=== Section Start ===

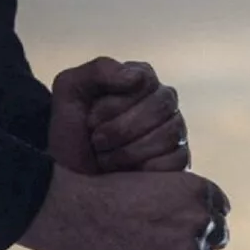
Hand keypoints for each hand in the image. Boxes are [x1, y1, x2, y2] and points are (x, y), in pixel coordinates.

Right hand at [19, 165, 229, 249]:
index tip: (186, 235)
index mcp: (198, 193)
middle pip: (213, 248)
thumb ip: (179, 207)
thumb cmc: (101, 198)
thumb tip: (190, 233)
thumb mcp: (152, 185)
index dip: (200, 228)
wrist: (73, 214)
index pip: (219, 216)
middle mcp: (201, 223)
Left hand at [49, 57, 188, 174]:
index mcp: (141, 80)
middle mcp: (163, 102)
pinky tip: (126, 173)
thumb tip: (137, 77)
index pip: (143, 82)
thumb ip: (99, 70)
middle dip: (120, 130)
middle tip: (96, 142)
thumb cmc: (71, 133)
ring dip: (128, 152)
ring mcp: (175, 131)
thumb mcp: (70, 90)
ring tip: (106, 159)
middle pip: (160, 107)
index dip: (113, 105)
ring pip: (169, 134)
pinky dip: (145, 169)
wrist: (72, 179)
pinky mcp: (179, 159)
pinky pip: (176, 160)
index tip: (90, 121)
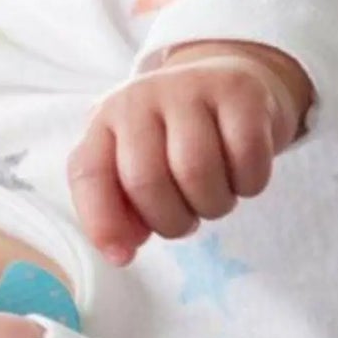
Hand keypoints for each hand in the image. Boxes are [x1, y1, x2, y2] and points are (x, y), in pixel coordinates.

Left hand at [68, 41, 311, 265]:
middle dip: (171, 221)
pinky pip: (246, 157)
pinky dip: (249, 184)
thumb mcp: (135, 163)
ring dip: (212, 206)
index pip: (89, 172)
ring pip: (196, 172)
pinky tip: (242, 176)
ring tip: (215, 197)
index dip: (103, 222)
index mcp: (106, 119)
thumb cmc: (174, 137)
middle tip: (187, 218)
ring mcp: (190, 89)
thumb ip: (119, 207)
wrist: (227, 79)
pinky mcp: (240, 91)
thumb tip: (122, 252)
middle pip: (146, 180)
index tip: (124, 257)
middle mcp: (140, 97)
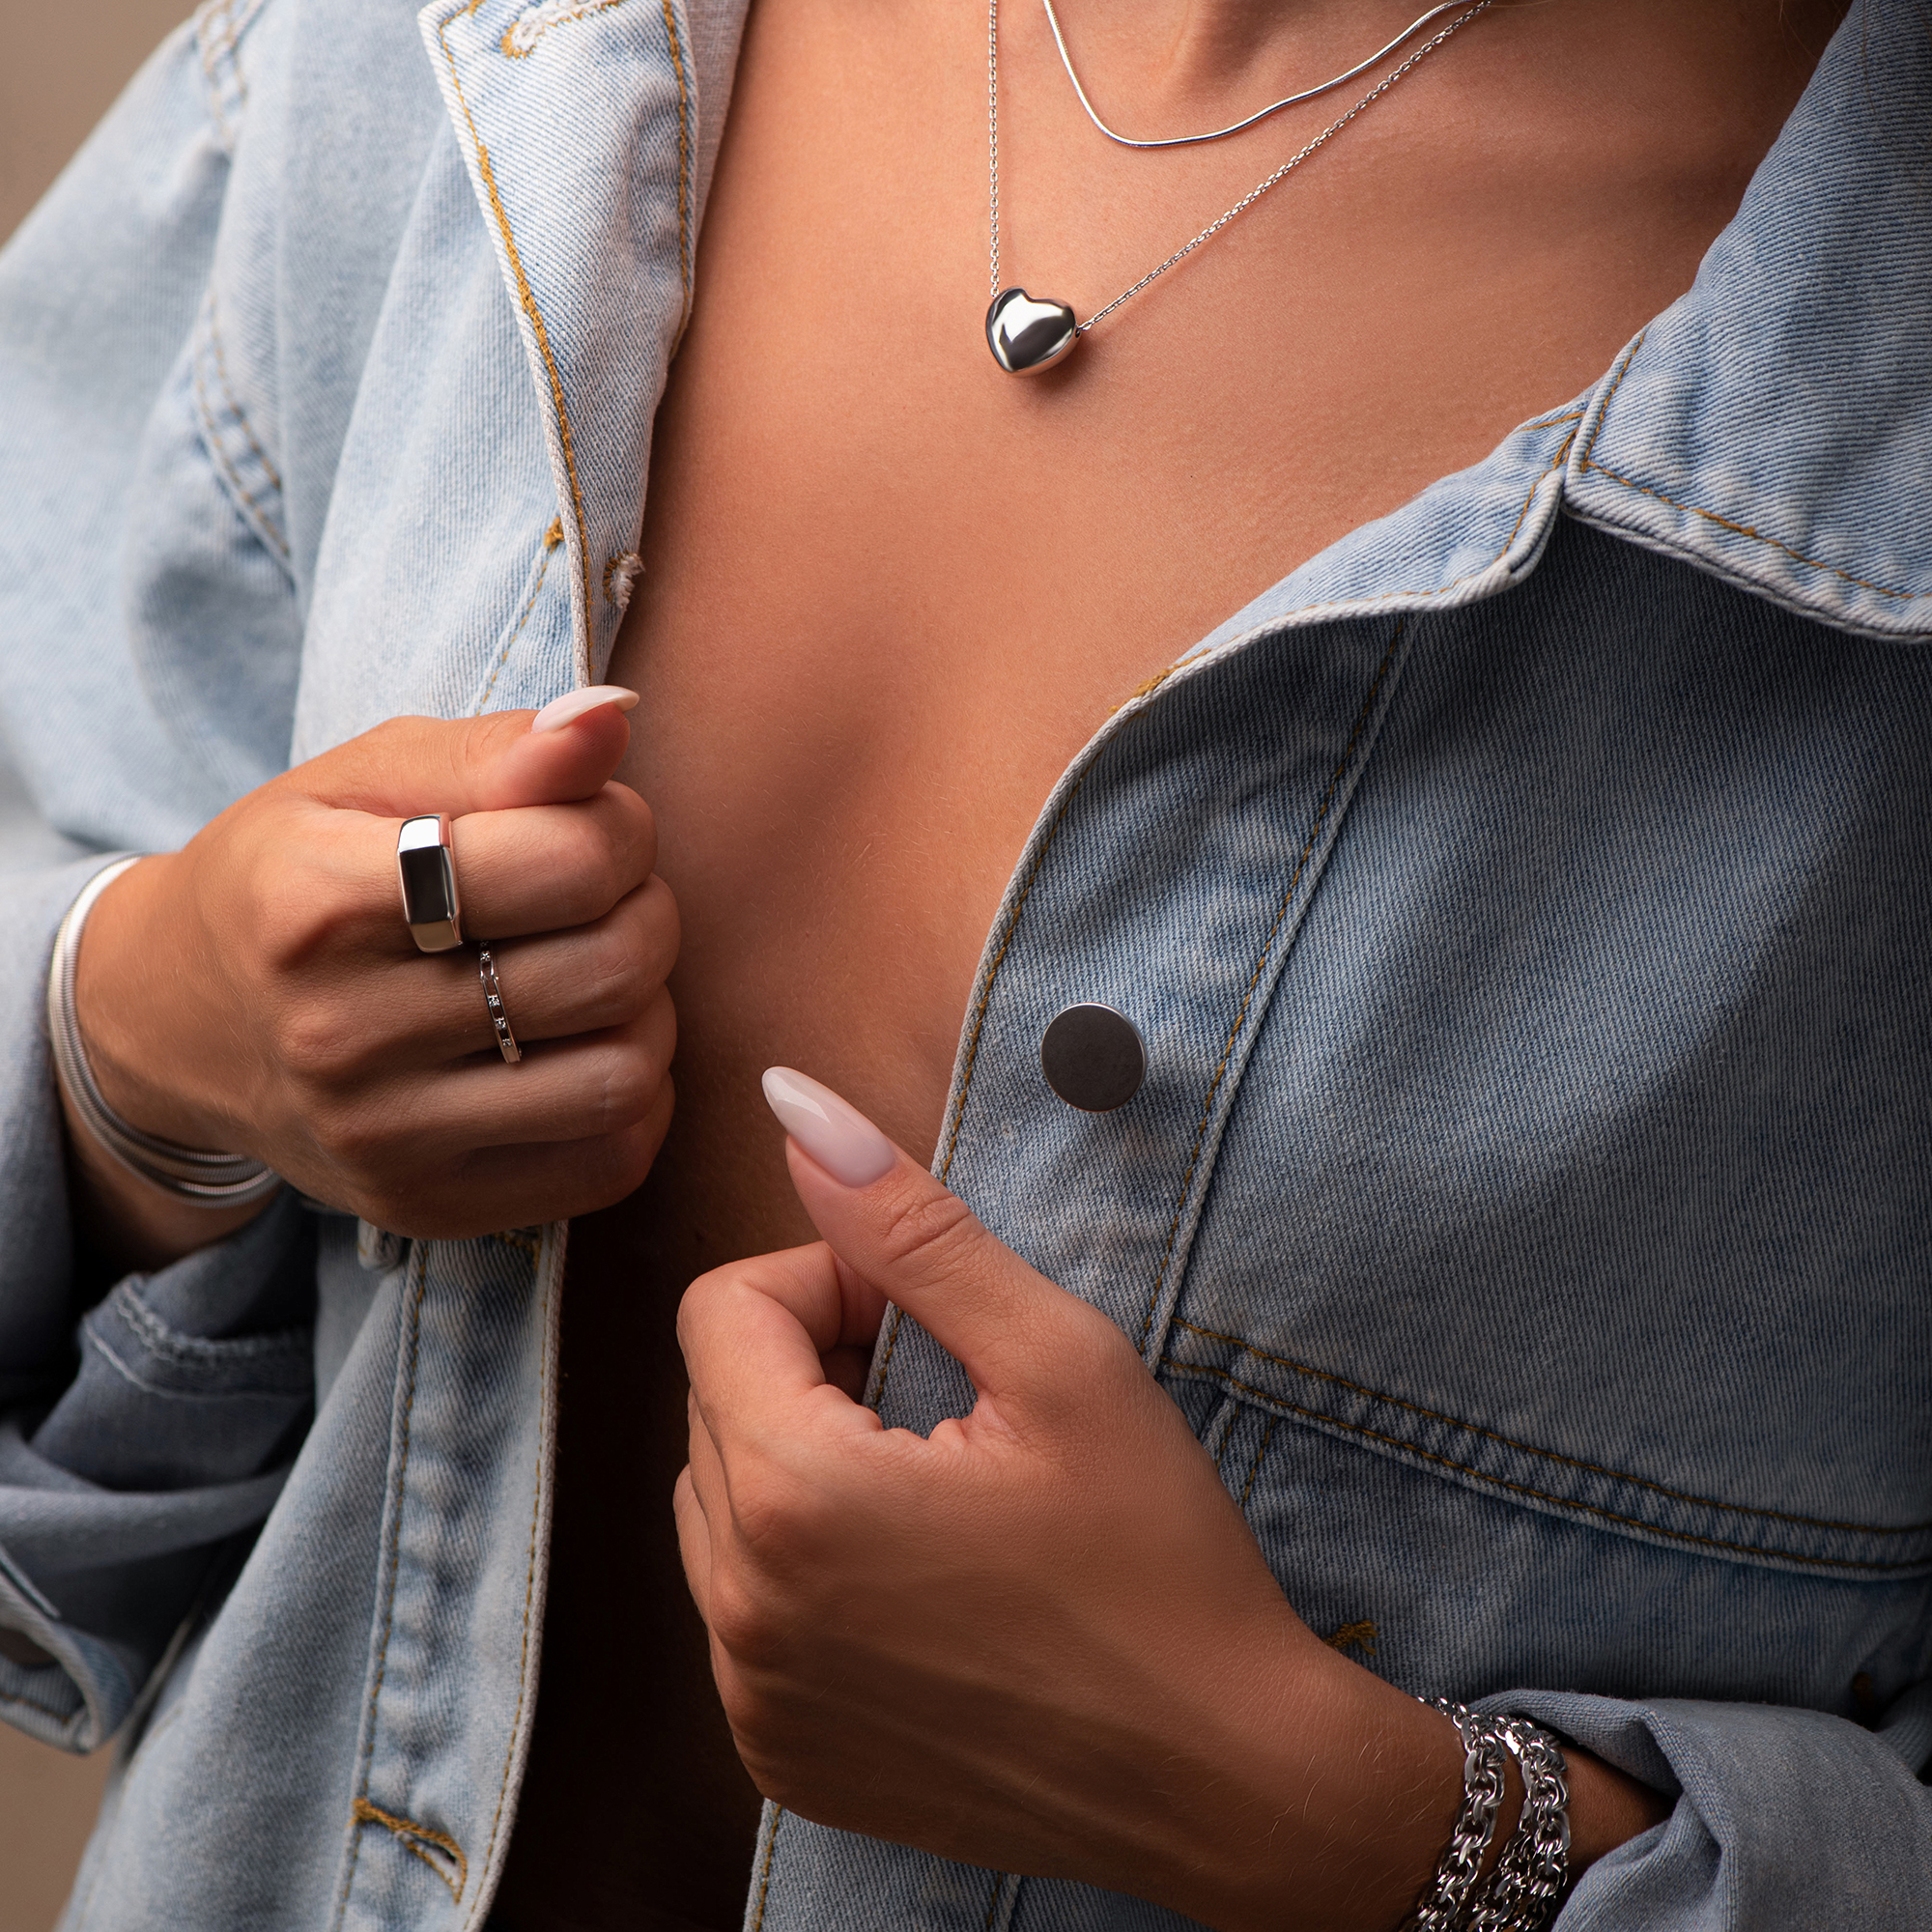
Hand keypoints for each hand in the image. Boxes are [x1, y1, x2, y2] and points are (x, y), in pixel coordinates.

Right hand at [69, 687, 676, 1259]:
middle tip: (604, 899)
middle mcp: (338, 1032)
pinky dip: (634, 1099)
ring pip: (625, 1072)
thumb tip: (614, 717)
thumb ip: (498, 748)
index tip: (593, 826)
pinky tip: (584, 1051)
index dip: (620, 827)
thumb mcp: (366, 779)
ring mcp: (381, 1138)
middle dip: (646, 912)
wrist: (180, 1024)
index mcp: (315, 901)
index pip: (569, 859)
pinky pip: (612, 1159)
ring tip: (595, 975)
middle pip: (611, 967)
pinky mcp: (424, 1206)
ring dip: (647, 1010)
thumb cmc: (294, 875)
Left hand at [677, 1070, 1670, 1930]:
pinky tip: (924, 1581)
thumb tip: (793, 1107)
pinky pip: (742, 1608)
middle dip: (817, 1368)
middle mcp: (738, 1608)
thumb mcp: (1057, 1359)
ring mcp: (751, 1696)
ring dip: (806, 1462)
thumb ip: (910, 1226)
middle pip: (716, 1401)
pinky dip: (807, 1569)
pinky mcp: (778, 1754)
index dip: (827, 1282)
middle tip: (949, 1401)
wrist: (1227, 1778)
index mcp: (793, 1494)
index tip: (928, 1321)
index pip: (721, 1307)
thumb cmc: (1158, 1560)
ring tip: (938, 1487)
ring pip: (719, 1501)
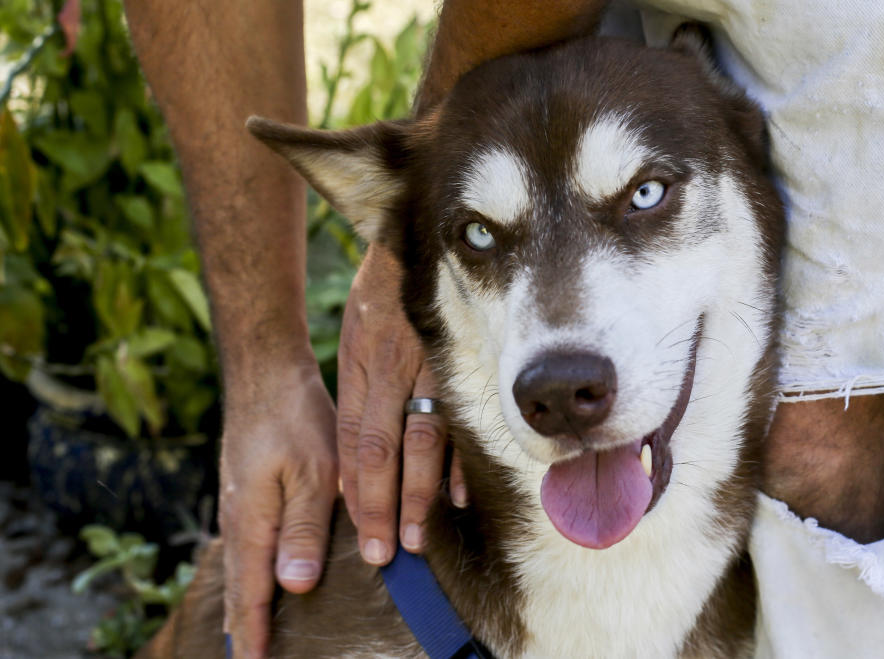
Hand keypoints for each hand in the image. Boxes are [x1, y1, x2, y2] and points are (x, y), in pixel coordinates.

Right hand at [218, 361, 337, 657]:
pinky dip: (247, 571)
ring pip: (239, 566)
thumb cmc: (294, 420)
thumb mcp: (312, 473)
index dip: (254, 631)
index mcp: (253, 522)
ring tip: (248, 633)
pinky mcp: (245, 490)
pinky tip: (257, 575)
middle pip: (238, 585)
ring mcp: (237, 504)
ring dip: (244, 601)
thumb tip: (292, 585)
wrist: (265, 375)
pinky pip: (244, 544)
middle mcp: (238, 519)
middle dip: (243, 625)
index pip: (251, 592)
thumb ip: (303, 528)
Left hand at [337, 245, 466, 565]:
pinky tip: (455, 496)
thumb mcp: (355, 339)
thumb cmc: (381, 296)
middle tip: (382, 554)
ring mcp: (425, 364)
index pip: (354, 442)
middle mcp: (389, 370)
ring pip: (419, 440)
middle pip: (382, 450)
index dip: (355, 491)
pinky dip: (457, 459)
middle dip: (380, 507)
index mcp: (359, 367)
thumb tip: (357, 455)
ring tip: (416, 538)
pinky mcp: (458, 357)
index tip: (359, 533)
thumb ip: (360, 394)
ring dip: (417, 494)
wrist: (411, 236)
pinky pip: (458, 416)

=== Section End ===

INSTRUCTIONS TO FOLLOW: If an entry holds a picture, skip the picture and print the rest of the data exactly.

WRITTEN RESPONSE:
Hand keypoints for each hand in the image. Boxes are [x1, y1, x2, y2] and points are (x, y), in pixel coordinates.

Right hand at [19, 165, 229, 249]:
index tip: (186, 235)
index mcp: (198, 193)
middle pip: (213, 248)
thumb ip: (179, 207)
thumb cmc: (101, 198)
thumb tip: (190, 233)
thumb mcp: (152, 185)
index dip: (200, 228)
wrist: (73, 214)
index pip: (219, 216)
middle mcp: (201, 223)
Left hand at [49, 57, 188, 174]:
index mcp: (141, 80)
middle mcp: (163, 102)
pinky tip: (126, 173)
thumb tip: (137, 77)
index pip: (143, 82)
thumb ip: (99, 70)
middle dip: (120, 130)
middle tip: (96, 142)
thumb cmc: (71, 133)
ring dip: (128, 152)
ring mcp: (175, 131)
thumb mcp: (70, 90)
ring tip: (106, 159)
middle pip: (160, 107)
index dip: (113, 105)
ring pip: (169, 134)
pinky dip: (145, 169)
wrist: (72, 179)
pinky mcp: (179, 159)
pinky pip: (176, 160)
index tip: (90, 121)
Hand keypoints for each hand in the image. Boxes are [x1, y1, x2, y2] and points are (x, y), in pixel coordinates.

Left hand at [68, 41, 311, 265]:
middle dip: (171, 221)
pinky pip: (246, 157)
pinky dip: (249, 184)
thumb mcp: (135, 163)
ring dip: (212, 206)
index pip: (89, 172)
ring pip: (196, 172)
pinky tip: (242, 176)
ring tip: (215, 197)
index dip: (103, 222)
index mcp: (106, 119)
thumb cmc: (174, 137)
middle tip: (187, 218)
ring mcp: (190, 89)
thumb ip: (119, 207)
wrist: (227, 79)
pinky mcp: (240, 91)
thumb tip: (122, 252)
middle pip: (146, 180)
index tip: (124, 257)
middle mcp: (140, 97)
Hand keypoints for each hand in the image. Boxes are [x1, y1, x2, y2] and points are (x, y), in pixel coordinates.

Right hand at [69, 687, 676, 1259]:
middle tip: (604, 899)
middle mcp: (338, 1032)
pinky dip: (634, 1099)
ring pip: (625, 1072)
thumb tip: (614, 717)
thumb ip: (498, 748)
index tip: (593, 826)
pinky tip: (584, 1051)
index dip: (620, 827)
thumb mcp: (366, 779)
ring mcp: (381, 1138)
middle dip: (646, 912)
wrist: (180, 1024)
index mcp: (315, 901)
index pip: (569, 859)
pinky pip: (612, 1159)
ring tip: (595, 975)
middle pip: (611, 967)
pinky mcp: (424, 1206)
ring dip: (647, 1010)
thumb cmc: (294, 875)
Left hand at [677, 1070, 1670, 1930]:
pinky tip: (924, 1581)
thumb tip: (793, 1107)
pinky pip: (742, 1608)
middle dip: (817, 1368)
middle mcp: (738, 1608)
thumb mcp: (1057, 1359)
ring mcp: (751, 1696)
ring dip: (806, 1462)
thumb ip: (910, 1226)
middle pip: (716, 1401)
pinky dip: (807, 1569)
pinky mcp: (778, 1754)
index dip: (827, 1282)
middle tip: (949, 1401)
wrist: (1227, 1778)
index mcp: (793, 1494)
index tip: (928, 1321)
index pip: (721, 1307)
thumb cmc: (1158, 1560)
ring tip: (938, 1487)
ring pip: (719, 1501)
Hand keypoints for each hand in the image. Boxes are [x1, y1, x2, y2] and points are (x, y), in pixel coordinates.

Right hand at [218, 361, 337, 657]:
pinky dip: (247, 571)
ring pip: (239, 566)
thumb cmc: (294, 420)
thumb mcp: (312, 473)
index dip: (254, 631)
index mcp: (253, 522)
ring tip: (248, 633)
pinky mcp: (245, 490)
pinky tip: (257, 575)
middle pip: (238, 585)
ring mcp: (237, 504)
ring dip: (244, 601)
thumb tip: (292, 585)
wrist: (265, 375)
pinky pip: (244, 544)
middle mcp: (238, 519)
middle dip: (243, 625)
index pip: (251, 592)
thumb ip: (303, 528)
Left hand at [337, 245, 466, 565]:
pinky tip: (455, 496)
thumb mcp: (355, 339)
thumb cmc: (381, 296)
middle tip: (382, 554)
ring mcp: (425, 364)
index pip: (354, 442)
middle mcp: (389, 370)
ring pip: (419, 440)
middle pip: (382, 450)
index dip: (355, 491)
pinky dip: (457, 459)
middle dip: (380, 507)
index mcp: (359, 367)
thumb tip: (357, 455)
ring tip: (416, 538)
pinky mcp: (458, 357)
index tip: (359, 533)
thumb ip: (360, 394)
ring dip: (417, 494)
wrist: (411, 236)
pinky pip: (458, 416)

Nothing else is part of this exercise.